Plimpton, Lopez speak on the Black Lives Matter movement
August 20, 2020
One of the major social justice issues facing the United States this summer has been systemic racism and injustice. The Black Lives Matter movement gained traction again after policeman Derek Chauvin killed George Floyd, a Black man.
The Iona community has been active in the movement around the nation, including holding our own peaceful protest over the summer. Students gathered to march against systemic injustice down North avenue near the New Rochelle Police Department and back.
The athletics community aims to do its part in spreading the message of BLM as well. Senior men’s soccer player Josh Plimpton hopes to send the message to the community that racial injustice is unacceptable.
“Racially targeted systems, they’re just not acceptable,” Plimpton said via Zoom video call. “We see them throughout our entire lives. They can be in school systems, job opportunities, housing, healthcare and most notably is incarceration.”
The BLM movement has been discussed throughout the soccer team, according to Plimpton. The team has had multiple calls, texts and emails about the issue. Plimpton himself, a white male, is quick to ask questions to those who aren’t white on his team about what he can do to better understand.
“I don’t how it feels,” Plimpton said in regard to experiencing racism. “I didn’t go through those challenges, so I’m not afraid to ask others on the team or others in the community what it’s like, so that way I can help support and help go inform others.”
The Iona community is responsible for the neighborhood around it and should help lift the community, especially if it can do so, according to Plimpton. Plimpton hopes programs can be set up between adjacent neighborhoods to introduce the youth to the sport, to expose them to a healthy environment and get to know people from different backgrounds.
Sports is also one of the best ways to send a message across. This is evident with the way Colin Kaepernick used his platform to spread the message that racial profiling and injustice with law enforcement needed to stop.
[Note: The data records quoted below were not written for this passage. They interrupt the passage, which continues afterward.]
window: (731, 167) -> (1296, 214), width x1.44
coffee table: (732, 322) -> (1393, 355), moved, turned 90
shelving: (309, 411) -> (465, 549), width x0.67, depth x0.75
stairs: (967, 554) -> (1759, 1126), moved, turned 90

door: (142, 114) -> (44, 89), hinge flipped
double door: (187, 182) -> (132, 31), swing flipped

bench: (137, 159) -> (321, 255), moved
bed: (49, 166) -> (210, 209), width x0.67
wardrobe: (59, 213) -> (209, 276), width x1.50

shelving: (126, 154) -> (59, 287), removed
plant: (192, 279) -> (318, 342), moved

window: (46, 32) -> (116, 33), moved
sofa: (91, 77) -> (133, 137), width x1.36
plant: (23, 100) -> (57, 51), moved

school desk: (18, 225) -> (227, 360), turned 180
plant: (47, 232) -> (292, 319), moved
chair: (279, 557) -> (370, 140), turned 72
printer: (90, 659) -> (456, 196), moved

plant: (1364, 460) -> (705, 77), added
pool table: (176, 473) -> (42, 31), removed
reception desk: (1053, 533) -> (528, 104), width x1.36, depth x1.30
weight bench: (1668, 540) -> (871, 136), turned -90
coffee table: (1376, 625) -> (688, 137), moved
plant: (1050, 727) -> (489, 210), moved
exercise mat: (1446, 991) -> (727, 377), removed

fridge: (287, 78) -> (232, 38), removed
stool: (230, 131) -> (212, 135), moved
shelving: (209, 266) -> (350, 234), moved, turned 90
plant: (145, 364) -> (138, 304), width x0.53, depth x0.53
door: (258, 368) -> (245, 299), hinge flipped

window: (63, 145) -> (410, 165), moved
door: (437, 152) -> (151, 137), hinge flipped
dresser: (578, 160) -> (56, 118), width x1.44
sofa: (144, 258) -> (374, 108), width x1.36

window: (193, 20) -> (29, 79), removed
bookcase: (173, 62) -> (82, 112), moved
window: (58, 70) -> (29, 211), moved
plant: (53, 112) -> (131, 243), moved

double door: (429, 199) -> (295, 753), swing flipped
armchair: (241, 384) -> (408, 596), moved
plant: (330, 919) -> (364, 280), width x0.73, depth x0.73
It’s evident that the way the NBA spreads the message of BLM, most notably, and recently, with LeBron James and the Lakers’ “Make America Arrest The Cops Who Killed Breonna Taylor” hats that were purposefully made to look like the well-known “Make America Great Again” hats worn by president Donald Trump supporters across the nation.
Even at the collegiate level, the Gaels were wondering how they could help spread the message of BLM. Ideas came up of wearing black armbands, wearing shirts that said Black Lives Matter on them during warm-ups and kneeling during the national anthem, according to senior and men’s soccer player Lenworth Lopez.
Lopez, a Black male, says he’s felt this movement on a very personal level. Both the cases of Ahmaud Arbery, a Black male who was killed while going for a jog, and Floyd. Arbery’s case hit close to home.
“Arbery went jogging,” Lopez said via Zoom video call. “I’m an athlete, I play soccer, I can go jogging anywhere. I can go visit my aunt, who lives in Florida and I say ‘You know what? I’m going to go jog,’ and I get shot because I’m colored.”
Likewise, after seeing what had happened to Floyd, even when he was on the floor with handcuffs, Lopez felt horrified and angered at what he’d seen.
“It touched me a lot,” Lopez said. “I’ve witnessed racism too, where it was on the soccer field. I’ve been called the n-word, I’ve been spit at, I’ve been called a monkey, and, you know, I’ve been taught from a young age that you ignore that, those are just words.”
Despite being brought up to be the better man and ignore such words, Lopez admits it’s been hard to not to anything about it.
“At a young age, it was hard,” Lopez said. “From a young age, I was taught to look at everybody the same and treat everybody the same, with respect, no matter age, race, religion…treat them with respect and you’ll get it back.”
Lopez carries that philosophy with him today, treating everyone as he would like to be treated – with respect.
At the end of the day, though, athletes are paid to play the sport they play, not to get a message across, Lopez says.
“It is great for the athletes that do use that platform, because as I said, it’s a huge platform,” Lopez said. “But…you can’t get mad at an athlete who doesn’t want to come out and say [anything], because maybe they don’t want to come out and say the wrong thing and, you know, words can get twisted in the media.”
Athletes shouldn’t be judged and it shouldn’t be assumed that they’re against a movement because they don’t come out and say something, according to Lopez.
This isn’t to say Lopez wants to see the movement pass away like many of the trends that come and go in today’s age. BLM is a movement that needs to be continuously pushed forward until the systems that cause these injustices are changed for the better.
“I want this to continue to grow and to get stronger and really put out a message that we’re not saying that only Black lives matter,” Lopez said. “We’re saying that, of course, all lives matter but we have to put an emphasis on Black people’s lives because to other people, it doesn’t seem important because…people who are innocent are losing their lives.”